REQUIRED WORK » Images do not belong in the copy. Retype all the entries below exactly.

═══

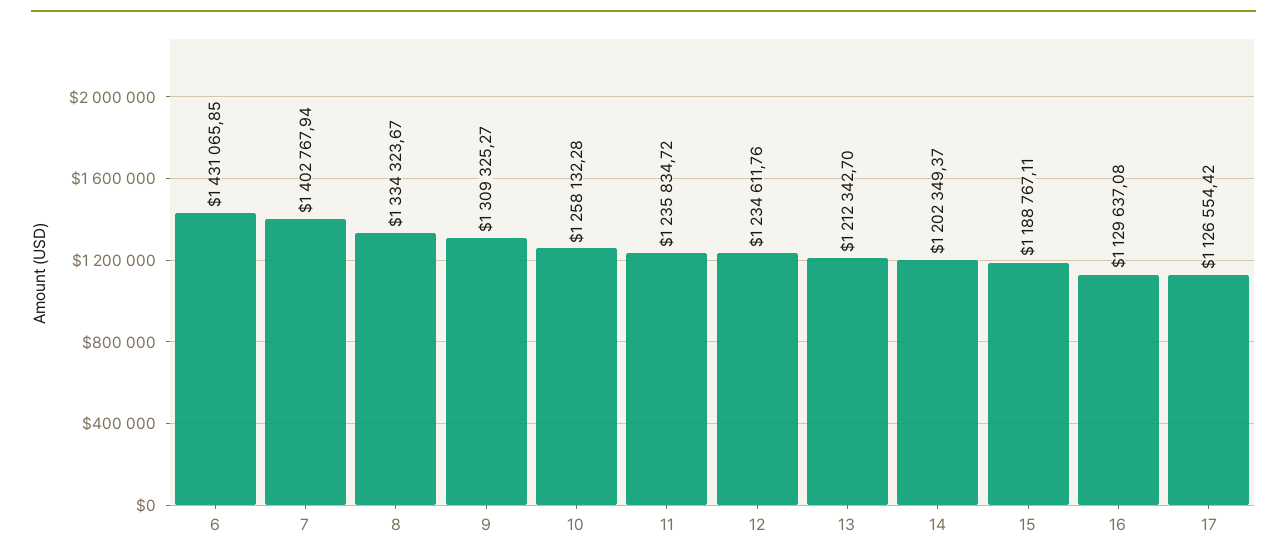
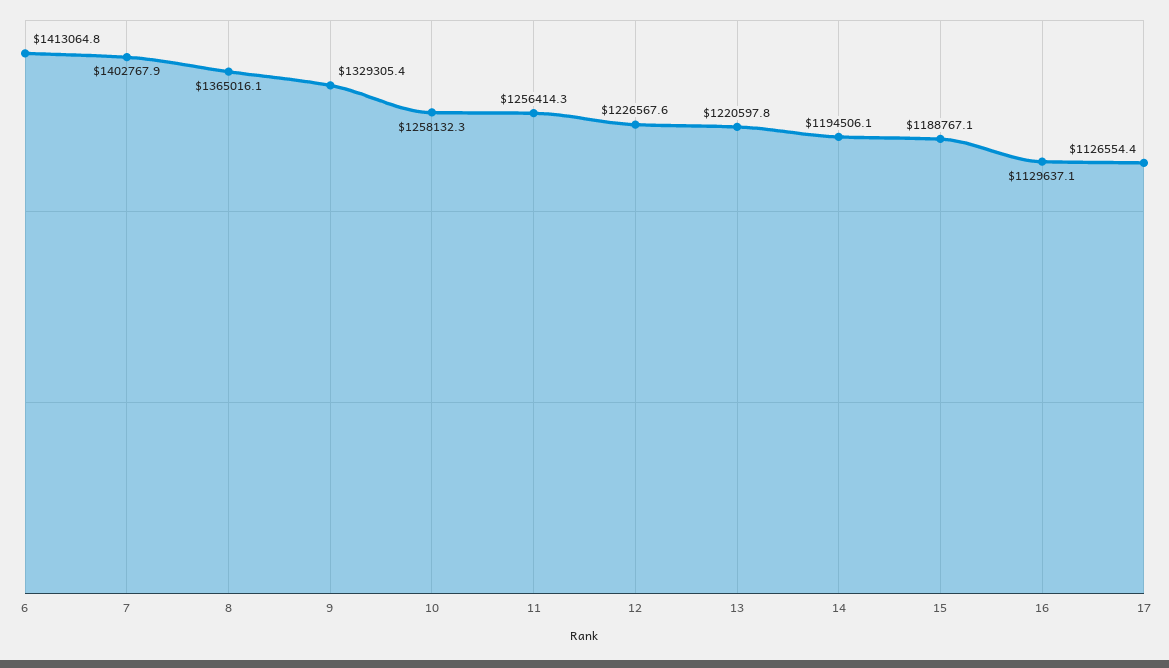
6: 1431065.85 -> 1413064.8
8: 1334323.67 -> 1365016.1
9: 1309325.27 -> 1329305.4
11: 1235834.72 -> 1256414.3
12: 1234611.76 -> 1226567.6
13: 1212342.7 -> 1220597.8
14: 1202349.37 -> 1194506.1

═══

REPLY »
6: 1431065.85 -> 1413064.8
8: 1334323.67 -> 1365016.1
9: 1309325.27 -> 1329305.4
11: 1235834.72 -> 1256414.3
12: 1234611.76 -> 1226567.6
13: 1212342.7 -> 1220597.8
14: 1202349.37 -> 1194506.1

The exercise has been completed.